The Riemannian metric on $\mathbb R$ is $g=dt^2$ and $\mathbb C$ induces a metric on $S^1$ by $h=\frac 1 2 (dz\otimes d\bar z+d\bar z\otimes dz)$.
For $f$ to be a local isometry, it has to be a local diffeomorphism and $f^*h =g$.
First we check that $f$ is a local diffeomorphism. Since you had trouble computing the differential, I will explain this in more detail. But first, please have a look on my answer here.
We see that, as written in the trivial chart, $f$ is obviously smooth and $df$ can be computed using the vector space derivative:
$$
df_t = (i e^{it}) \neq 0 \quad \forall t \in \mathbb R
$$
Hence the rank of $df$ is 1 and so $df_t$ is an isomorphism for each $t\in\mathbb R$.
Secondly, we compute the pullback of $h$ under $f$. There are two ways of doing this.

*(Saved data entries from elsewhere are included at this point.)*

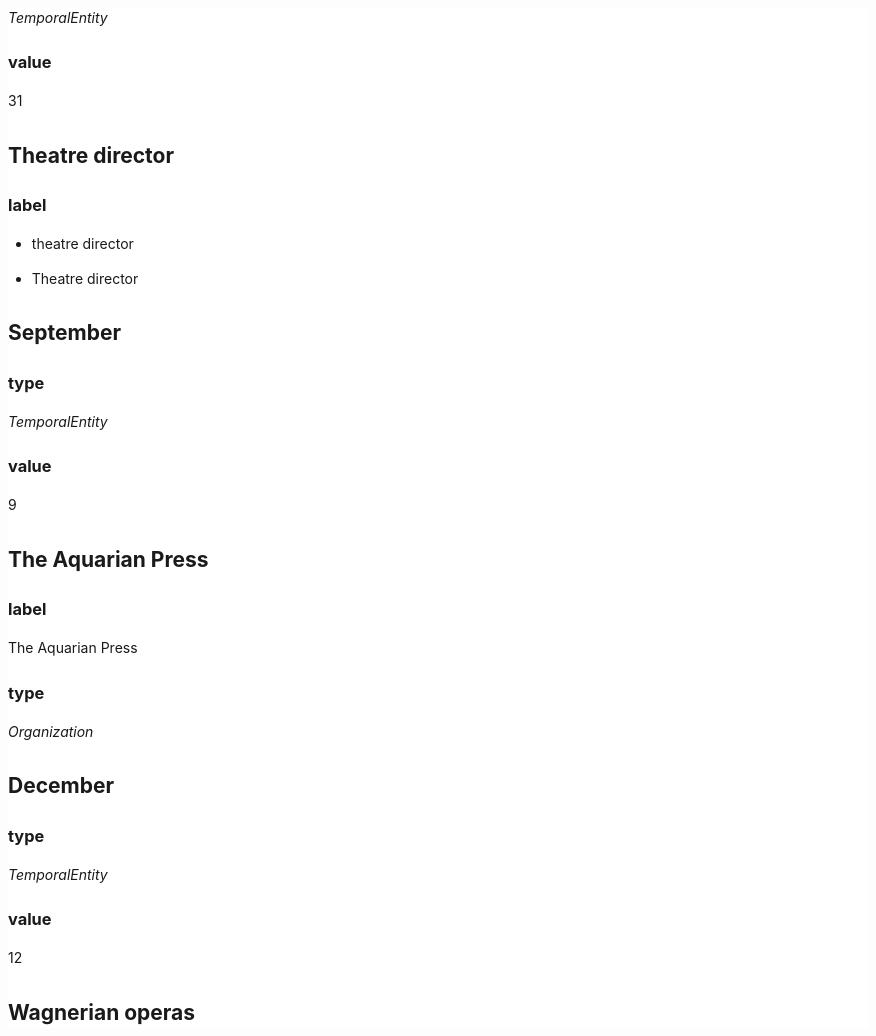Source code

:*TemporalEntity*

### value


31

## Theatre director

### label

 - theatre director

 - Theatre director

## September

### type


*TemporalEntity*

### value


9

## The Aquarian Press

### label


The Aquarian Press

### type


*Organization*

## December

### type


*TemporalEntity*

### value


12

## Wagnerian operas
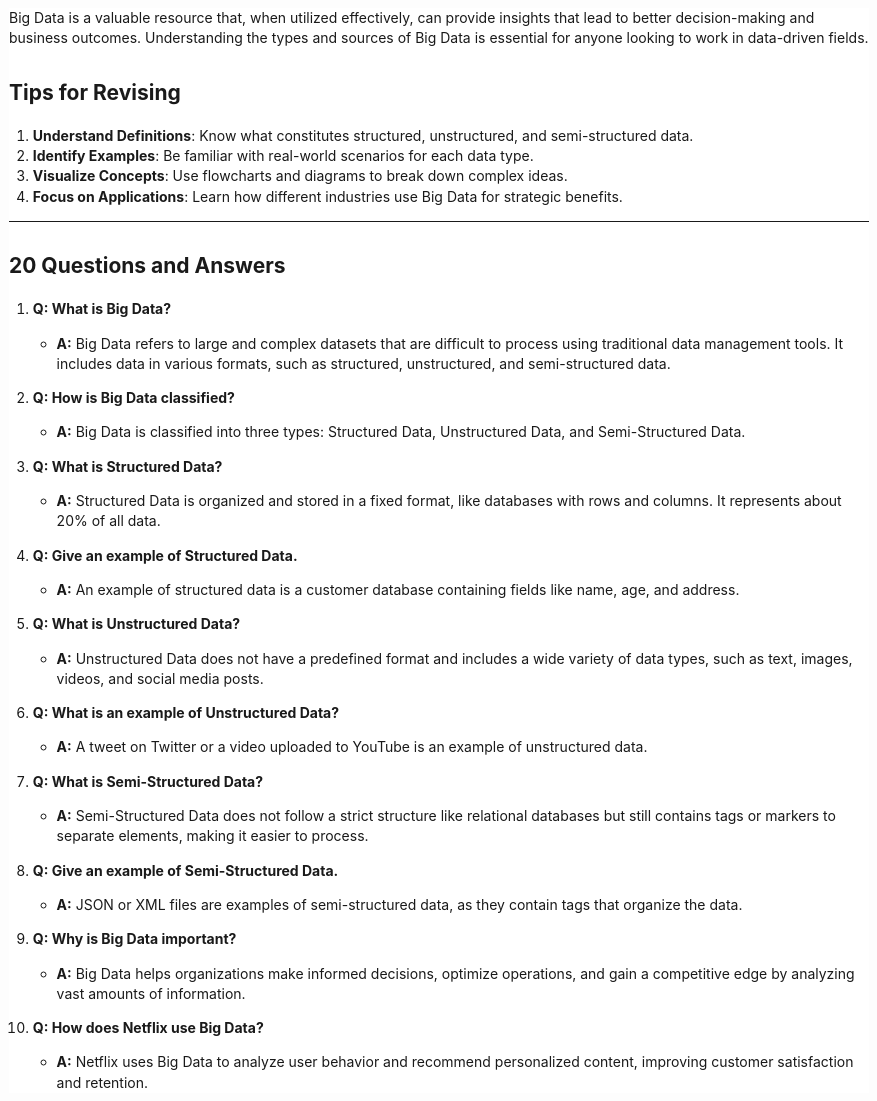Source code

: Big Data is a valuable resource that, when utilized effectively, can provide insights that lead to better decision-making and business outcomes. Understanding the types and sources of Big Data is essential for anyone looking to work in data-driven fields.

## Tips for Revising

1. **Understand Definitions**: Know what constitutes structured, unstructured, and semi-structured data.
2. **Identify Examples**: Be familiar with real-world scenarios for each data type.
3. **Visualize Concepts**: Use flowcharts and diagrams to break down complex ideas.
4. **Focus on Applications**: Learn how different industries use Big Data for strategic benefits.

---

## 20 Questions and Answers

1. **Q: What is Big Data?**
   - **A:** Big Data refers to large and complex datasets that are difficult to process using traditional data management tools. It includes data in various formats, such as structured, unstructured, and semi-structured data.

2. **Q: How is Big Data classified?**
   - **A:** Big Data is classified into three types: Structured Data, Unstructured Data, and Semi-Structured Data.

3. **Q: What is Structured Data?**
   - **A:** Structured Data is organized and stored in a fixed format, like databases with rows and columns. It represents about 20% of all data.

4. **Q: Give an example of Structured Data.**
   - **A:** An example of structured data is a customer database containing fields like name, age, and address.

5. **Q: What is Unstructured Data?**
   - **A:** Unstructured Data does not have a predefined format and includes a wide variety of data types, such as text, images, videos, and social media posts.

6. **Q: What is an example of Unstructured Data?**
   - **A:** A tweet on Twitter or a video uploaded to YouTube is an example of unstructured data.

7. **Q: What is Semi-Structured Data?**
   - **A:** Semi-Structured Data does not follow a strict structure like relational databases but still contains tags or markers to separate elements, making it easier to process.

8. **Q: Give an example of Semi-Structured Data.**
   - **A:** JSON or XML files are examples of semi-structured data, as they contain tags that organize the data.

9. **Q: Why is Big Data important?**
   - **A:** Big Data helps organizations make informed decisions, optimize operations, and gain a competitive edge by analyzing vast amounts of information.

10. **Q: How does Netflix use Big Data?**
    - **A:** Netflix uses Big Data to analyze user behavior and recommend personalized content, improving customer satisfaction and retention.
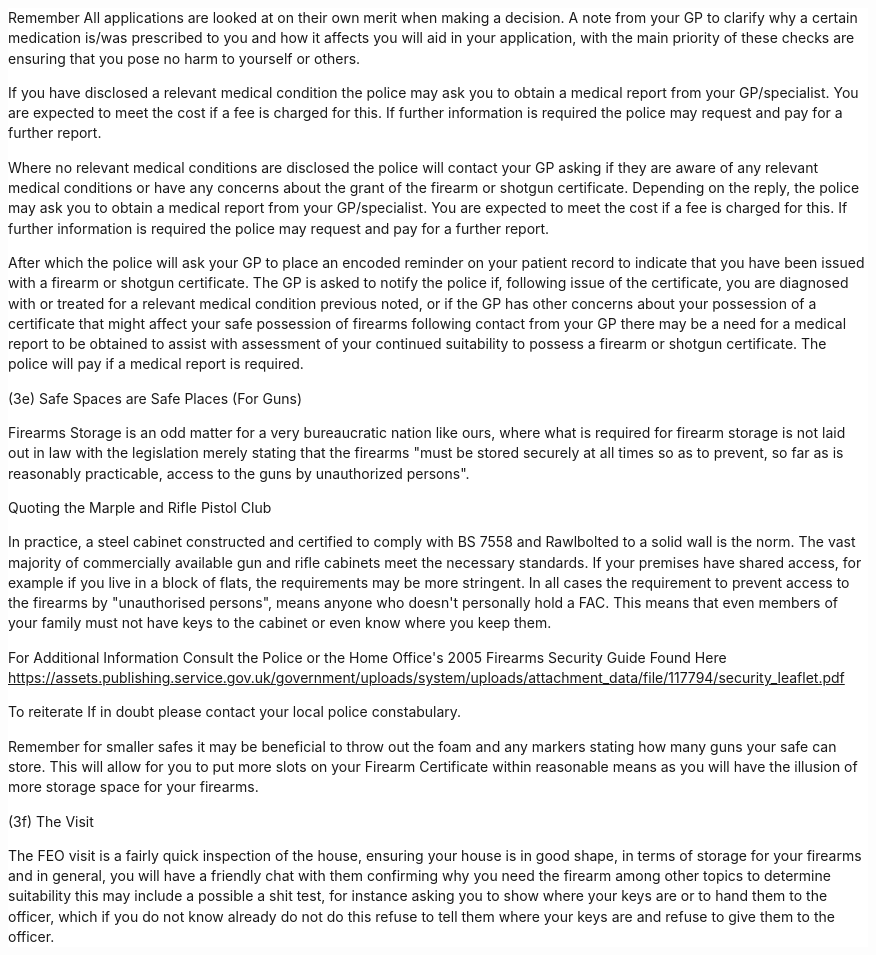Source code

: Remember All applications are looked at on their own merit when making a decision. A note from your GP to clarify why a certain medication is/was prescribed to you and how it affects you will aid in your application, with the main priority of these checks are ensuring that you pose no harm to yourself or others.

If you have disclosed a relevant medical condition the police may ask you to obtain a medical report from your GP/specialist. You are expected to meet the cost if a fee is charged for this. If further information is required the police may request and pay for a further report.

Where no relevant medical conditions are disclosed the police will contact your GP asking if they are aware of any relevant medical conditions or have any concerns about the grant of the firearm or shotgun certificate. Depending on the reply, the police may ask you to obtain a medical report from your GP/specialist.  You are expected to meet the cost if a fee is charged for this. If further information is required the police may request and pay for a further report.

After which the police will ask your GP to place an encoded reminder on your patient record to indicate that you have been issued with a firearm or shotgun certificate.  The GP is asked to notify the police if, following issue of the certificate, you are diagnosed with or treated for a relevant medical condition previous noted, or if the GP has other concerns about your possession of a certificate that might affect your safe possession of firearms following contact from your GP there may be a need for a medical report to be obtained to assist with assessment of your continued suitability to possess a firearm or shotgun certificate. The police will pay if a medical report is required.

(3e) Safe Spaces are Safe Places (For Guns)

Firearms Storage is an odd matter for a very bureaucratic nation like ours, where what is required for firearm storage is not laid out in law with the legislation merely stating that the firearms "must be stored securely at all times so as to prevent, so far as is reasonably practicable, access to the guns by unauthorized persons".

Quoting the Marple and Rifle Pistol Club

In practice, a steel cabinet constructed and certified to comply with BS 7558 and Rawlbolted to a solid wall is the norm. The vast majority of commercially available gun and rifle cabinets meet the necessary standards. If your premises have shared access, for example if you live in a block of flats, the requirements may be more stringent. In all cases the requirement to prevent access to the firearms by "unauthorised persons", means anyone who doesn't personally hold a FAC. This means that even members of your family must not have keys to the cabinet or even know where you keep them.

For Additional Information Consult the Police or the Home Office's 2005 Firearms Security Guide
Found Here
https://assets.publishing.service.gov.uk/government/uploads/system/uploads/attachment_data/file/117794/security_leaflet.pdf

To reiterate If in doubt please contact your local police constabulary.

Remember for smaller safes it may be beneficial to throw out the foam and any markers stating how many guns your safe can store. This will allow for you to put more slots on your Firearm Certificate within reasonable means as you will have the illusion of more storage space for your firearms.

(3f) The Visit

The FEO visit is a fairly quick inspection of the house, ensuring your house is in good shape, in terms of storage for your firearms and in general, you will have a friendly chat with them confirming why you need the firearm among other topics to determine suitability this may include a possible a shit test, for instance asking you to show where your keys are or to hand them to the officer, which if you do not know already do not do this refuse to tell them where your keys are and refuse to give them to the officer.
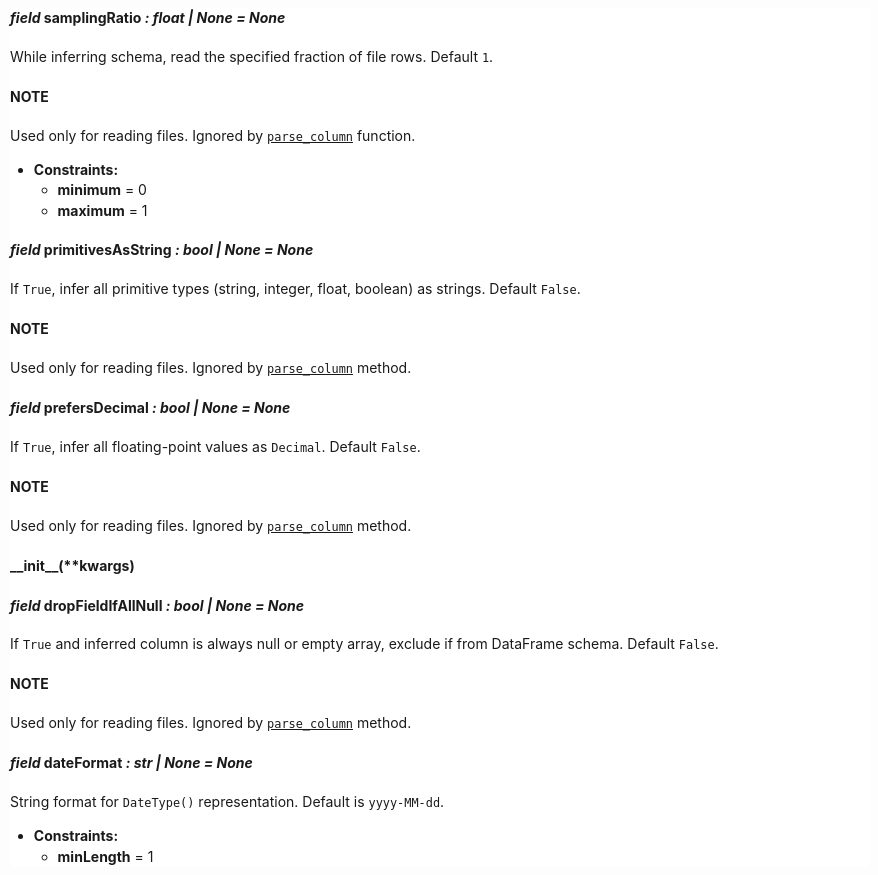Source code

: #### *field* samplingRatio *: float | None* *= None*

While inferring schema, read the specified fraction of file rows.
Default `1`.

#### NOTE
Used only for reading files. Ignored by [`parse_column`](#onetl.file.format.json.JSON.parse_column) function.


* **Constraints:**
  - **minimum** = 0
  - **maximum** = 1

#### *field* primitivesAsString *: bool | None* *= None*

If `True`, infer all primitive types (string, integer, float, boolean) as strings.
Default `False`.

#### NOTE
Used only for reading files. Ignored by [`parse_column`](#onetl.file.format.json.JSON.parse_column) method.



#### *field* prefersDecimal *: bool | None* *= None*

If `True`, infer all floating-point values as `Decimal`.
Default `False`.

#### NOTE
Used only for reading files. Ignored by [`parse_column`](#onetl.file.format.json.JSON.parse_column) method.



#### \_\_init_\_(\*\*kwargs)



#### *field* dropFieldIfAllNull *: bool | None* *= None*

If `True` and inferred column is always null or empty array, exclude if from DataFrame schema.
Default `False`.

#### NOTE
Used only for reading files. Ignored by [`parse_column`](#onetl.file.format.json.JSON.parse_column) method.



#### *field* dateFormat *: str | None* *= None*

String format for `DateType()` representation.
Default is `yyyy-MM-dd`.


* **Constraints:**
  - **minLength** = 1
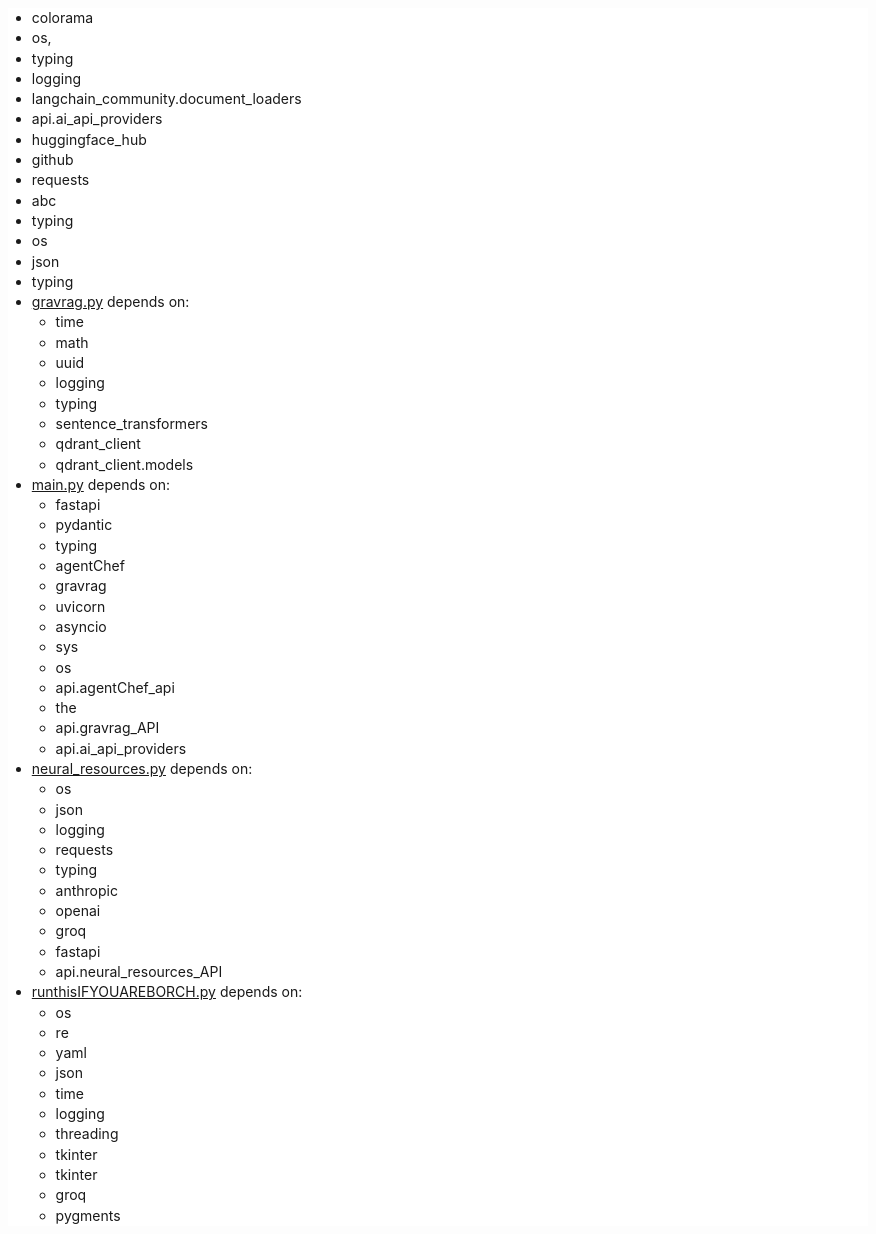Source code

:   - colorama
  - os,
  - typing
  - logging
  - langchain_community.document_loaders
  - api.ai_api_providers
  - huggingface_hub
  - github
  - requests
  - abc
  - typing
  - os
  - json
  - typing
- [gravrag.py](file://D:\CodingGit_StorageHDD\Ollama_Custom_Mods\nextjs\cee_cee_mystery\quantum-nexus\groqy\backend\app\gravrag.py) depends on:
  - time
  - math
  - uuid
  - logging
  - typing
  - sentence_transformers
  - qdrant_client
  - qdrant_client.models
- [main.py](file://D:\CodingGit_StorageHDD\Ollama_Custom_Mods\nextjs\cee_cee_mystery\quantum-nexus\groqy\backend\app\main.py) depends on:
  - fastapi
  - pydantic
  - typing
  - agentChef
  - gravrag
  - uvicorn
  - asyncio
  - sys
  - os
  - api.agentChef_api
  - the
  - api.gravrag_API
  - api.ai_api_providers
- [neural_resources.py](file://D:\CodingGit_StorageHDD\Ollama_Custom_Mods\nextjs\cee_cee_mystery\quantum-nexus\groqy\backend\app\neural_resources.py) depends on:
  - os
  - json
  - logging
  - requests
  - typing
  - anthropic
  - openai
  - groq
  - fastapi
  - api.neural_resources_API
- [runthisIFYOUAREBORCH.py](file://D:\CodingGit_StorageHDD\Ollama_Custom_Mods\nextjs\cee_cee_mystery\quantum-nexus\groqy\backend\app\runthisIFYOUAREBORCH.py) depends on:
  - os
  - re
  - yaml
  - json
  - time
  - logging
  - threading
  - tkinter
  - tkinter
  - groq
  - pygments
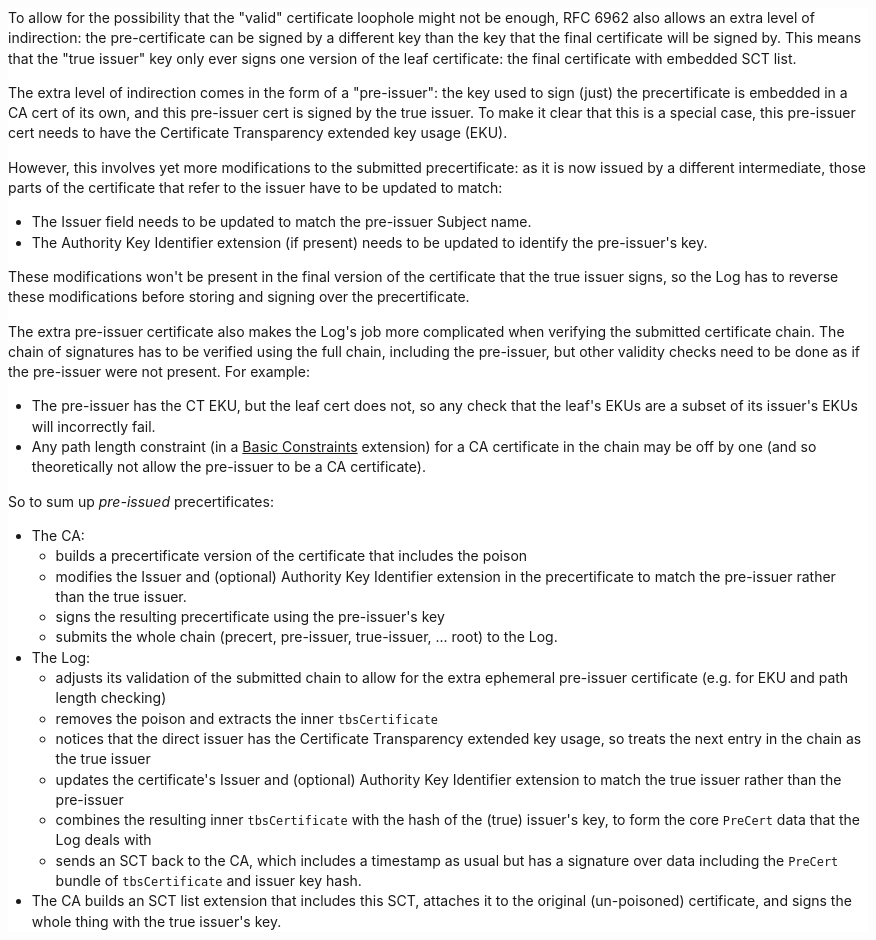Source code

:To allow for the possibility that the "valid" certificate loophole might not be
enough, RFC 6962 also allows an extra level of indirection: the pre-certificate
can be signed by a different key than the key that the final certificate will be
signed by.  This means that the "true issuer" key only ever signs one version of
the leaf certificate: the final certificate with embedded SCT list.

The extra level of indirection comes in the form of a "pre-issuer": the key used
to sign (just) the precertificate is embedded in a CA cert of its own, and this
pre-issuer cert is signed by the true issuer.  To make it clear that this is a
special case, this pre-issuer cert needs to have the Certificate Transparency
extended key usage (EKU).

However, this involves yet more modifications to the submitted precertificate:
as it is now issued by a different intermediate, those parts of the certificate
that refer to the issuer have to be updated to match:
 - The Issuer field needs to be updated to match the pre-issuer Subject name.
 - The Authority Key Identifier extension (if present) needs to be updated to
   identify the pre-issuer's key.

These modifications won't be present in the final version of the certificate
that the true issuer signs, so the Log has to reverse these modifications before
storing and signing over the precertificate.

The extra pre-issuer certificate also makes the Log's job more complicated when
verifying the submitted certificate chain.  The chain of signatures has to be
verified using the full chain, including the pre-issuer, but other validity
checks need to be done as if the pre-issuer were not present.  For example:
 - The pre-issuer has the CT EKU, but the leaf cert does not, so any check that
   the leaf's EKUs are a subset of its issuer's EKUs will incorrectly fail.
 - Any path length constraint (in a
   [Basic Constraints](https://tools.ietf.org/html/rfc5280#section-4.2.1.9)
   extension) for a CA certificate in the chain may be off by one (and so
   theoretically not allow the pre-issuer to be a CA certificate).

So to sum up *pre-issued* precertificates:
 - The CA:
     - builds a precertificate version of the certificate that includes the
       poison
     - modifies the Issuer and (optional) Authority Key Identifier extension in
       the precertificate to match the pre-issuer rather than the true issuer.
     - signs the resulting precertificate using the pre-issuer's key
     - submits the whole chain (precert, pre-issuer, true-issuer, ... root) to
       the Log.
 - The Log:
     - adjusts its validation of the submitted chain to allow for the extra
       ephemeral pre-issuer certificate (e.g. for EKU and path length checking)
     - removes the poison and extracts the inner `tbsCertificate`
     - notices that the direct issuer has the Certificate Transparency extended
       key usage, so treats the next entry in the chain as the true issuer
     - updates the certificate's Issuer and (optional) Authority Key Identifier
       extension to match the true issuer rather than the pre-issuer
     - combines the resulting inner `tbsCertificate` with the hash of the (true)
       issuer's key, to form the core `PreCert` data that the Log deals with
     - sends an SCT back to the CA, which includes a timestamp as usual but has
       a signature over data including the `PreCert` bundle of `tbsCertificate`
       and issuer key hash.
 - The CA builds an SCT list extension that includes this SCT, attaches it to
   the original (un-poisoned) certificate, and signs the whole thing with the
   true issuer's key.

First, let us do it the "formal" way:
$T\mathbb R$ is spanned by $\partial_t = (1)$ and for that vector we find
$$
df(\partial_t) = (i e^{it}) \cdot (1) = i e^{it},
$$
hence
$$
\langle \partial_t, \partial_t \rangle = 1 = \frac 1 2 \left( (i e^{it})(-i e^{-it}) + (-i e^{-it})(i e^{it}) \right) = \langle df(\partial_t), df(\partial_t) \rangle.
$$
The (in my opinion) easier and more instructive way is the note that
$$
f^*dz := d(z\circ f) = d(e^{it}) = i e^{it} dt,
$$
and
$$
f^*d\bar z := d(\bar z\circ f) = d(e^{-it}) = -i e^{-it} dt,
$$
see also my answer here. Thus we have
$$
f^*h = \frac 1 2 \left(e^{it} e^{-it} dt^2 + e^{-it} e^{it} dt^2 \right) = dt^2 = g.
$$
Hence, $f$ is a local isometry.